> _ABOUT THIS EXERCISE_
The listing below holds pictures; exclude them. Return exactly the lines from the one with "exposure_s: 1/4" through the one with "hfov_deg: 19.5".

___ RECORDS TO USE ___

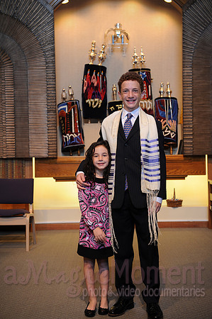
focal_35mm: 60
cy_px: 160
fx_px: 531
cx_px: 106
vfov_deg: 33.4
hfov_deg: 22.6
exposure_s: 1/50
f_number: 4.5
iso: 500
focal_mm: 60
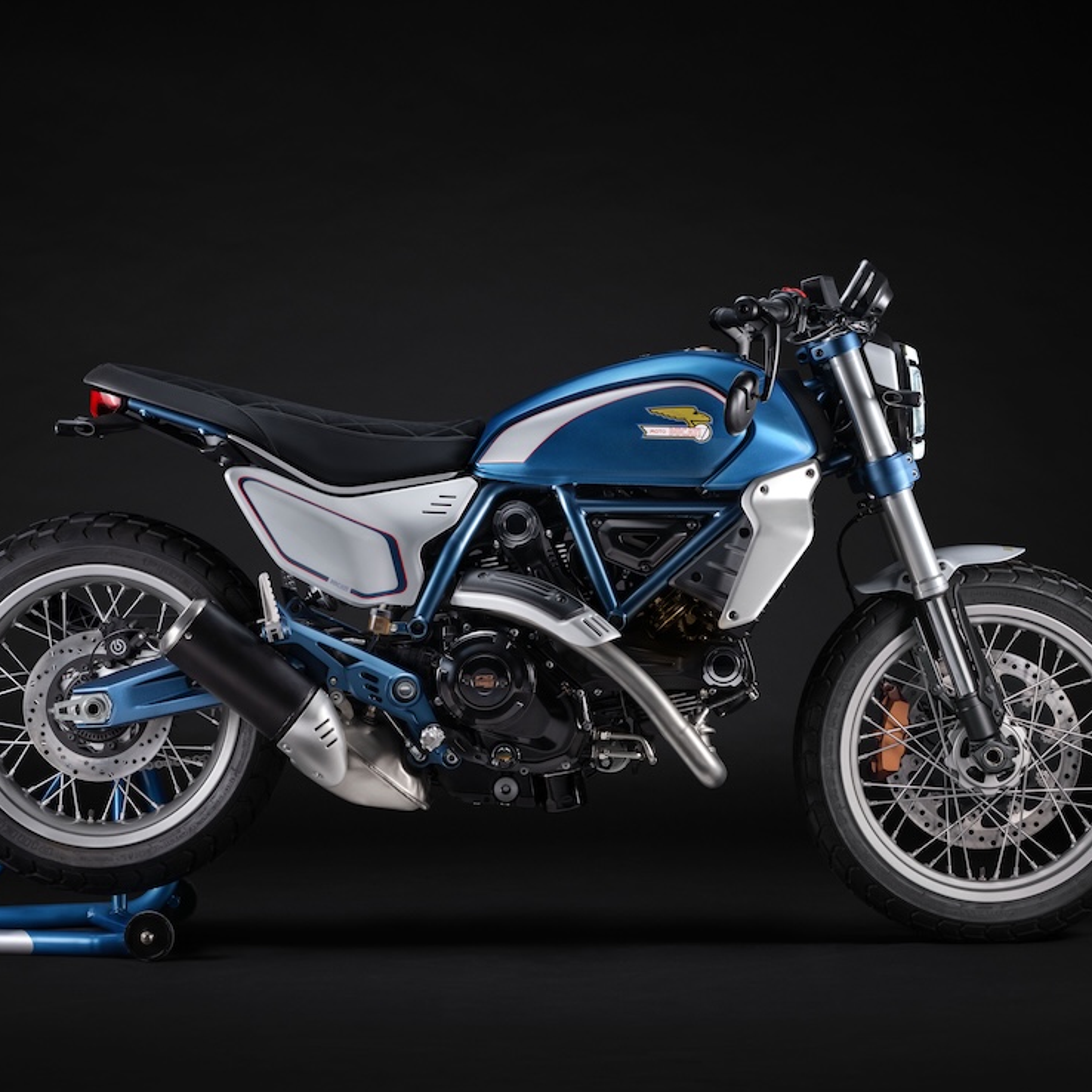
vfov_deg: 12.0
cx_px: 499
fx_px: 5175
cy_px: 528
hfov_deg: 12.0
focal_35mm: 145
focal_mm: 105
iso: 100
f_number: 11
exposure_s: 1/125
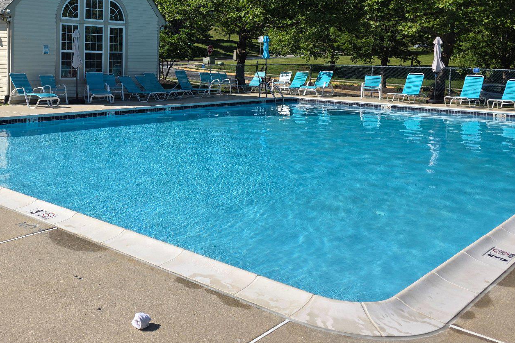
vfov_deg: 33.3
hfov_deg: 47.2
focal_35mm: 39
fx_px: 558
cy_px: 75
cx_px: 114
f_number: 1.7
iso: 80
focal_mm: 6.3
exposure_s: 1/7061
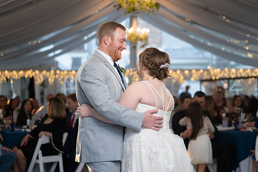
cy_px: 81
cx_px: 145
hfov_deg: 25.5
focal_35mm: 79
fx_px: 569
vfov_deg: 17.2
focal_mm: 70
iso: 500
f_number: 2.8
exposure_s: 1/250
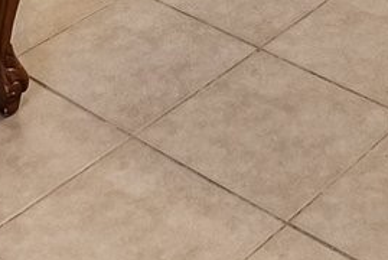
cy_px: -690
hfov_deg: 17.8
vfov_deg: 8.4
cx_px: 301
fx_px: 1230
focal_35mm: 114
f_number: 8
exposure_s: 1/4
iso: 400
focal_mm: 10
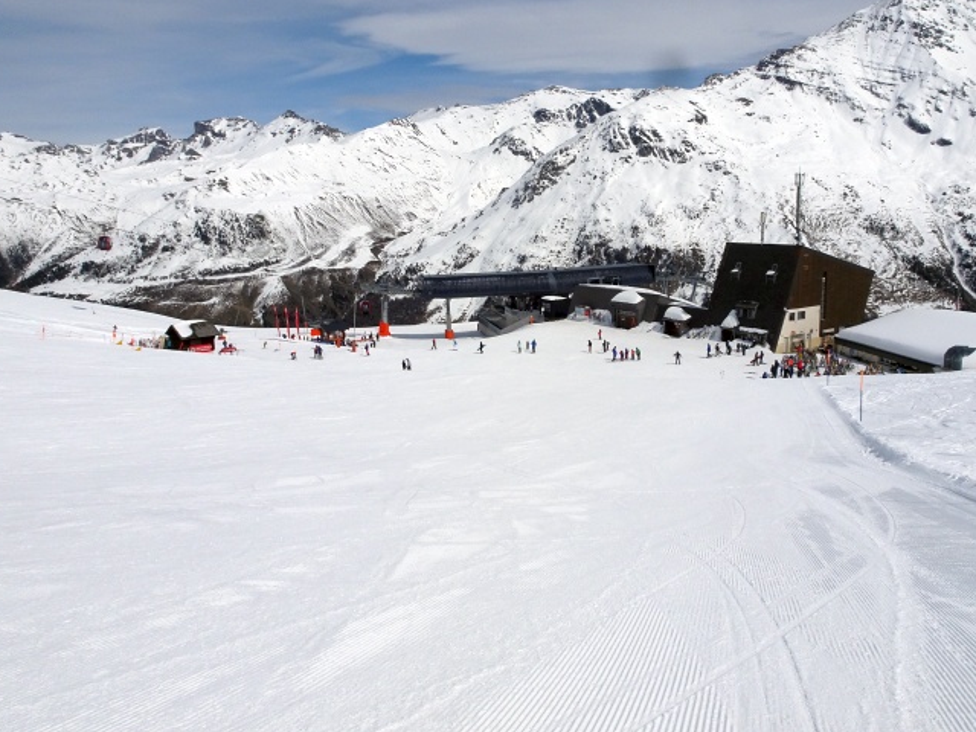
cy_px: 348
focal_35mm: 30
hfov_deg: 59.8
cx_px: 540
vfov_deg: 46.8
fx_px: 846
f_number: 5.6
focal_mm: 4.1
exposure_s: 1/2000
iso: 80
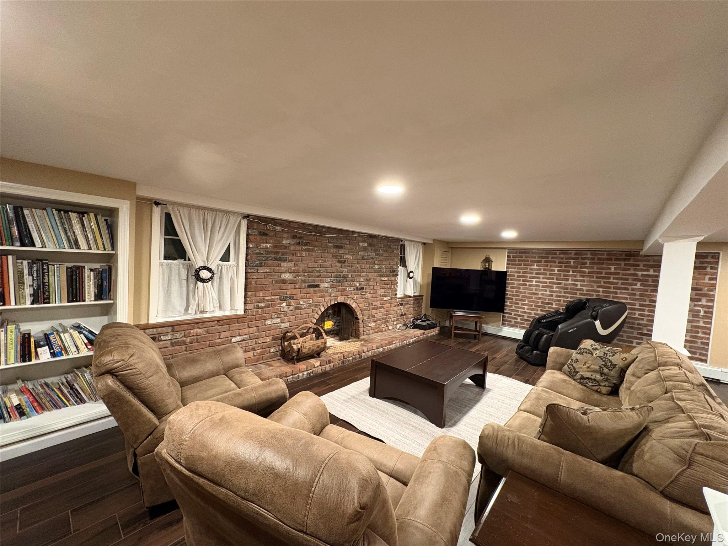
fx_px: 294
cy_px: 273
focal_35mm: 14
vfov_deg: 85.7
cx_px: 364
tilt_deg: -2.6
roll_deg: -2.4
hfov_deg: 102.1
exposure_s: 1/60
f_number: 2.2
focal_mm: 2.22
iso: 640
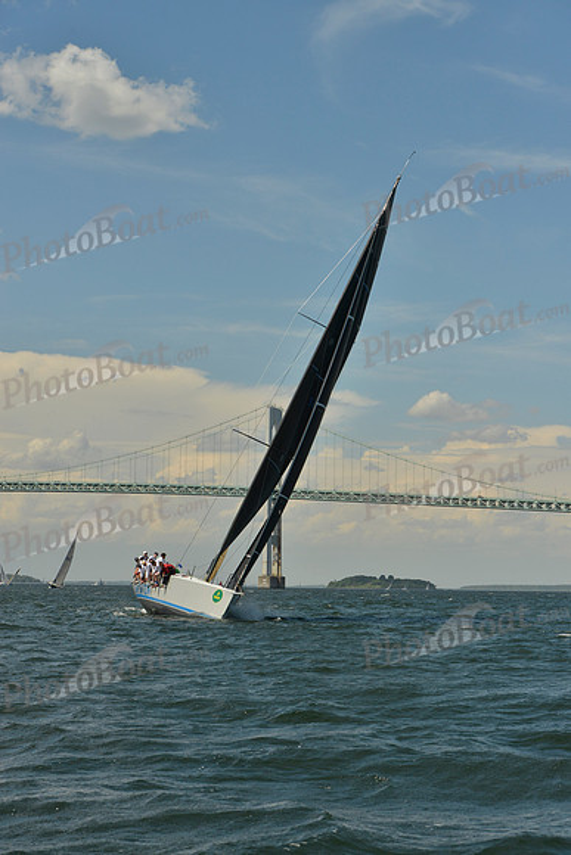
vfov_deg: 28.8
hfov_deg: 19.5
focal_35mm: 70
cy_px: 428
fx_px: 1664
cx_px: 286
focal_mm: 70
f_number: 9
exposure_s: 1/1600
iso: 280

___

> _RESULT FOR THIS EXERCISE_
exposure_s: 1/4
iso: 400
focal_mm: 10
cy_px: 348
focal_35mm: 30
hfov_deg: 59.8
cx_px: 540
vfov_deg: 46.8
fx_px: 846
f_number: 5.6
focal_mm: 4.1
exposure_s: 1/2000
iso: 80
fx_px: 294
cy_px: 273
focal_35mm: 14
vfov_deg: 85.7
cx_px: 364
tilt_deg: -2.6
roll_deg: -2.4
hfov_deg: 102.1
exposure_s: 1/60
f_number: 2.2
focal_mm: 2.22
iso: 640
vfov_deg: 28.8
hfov_deg: 19.5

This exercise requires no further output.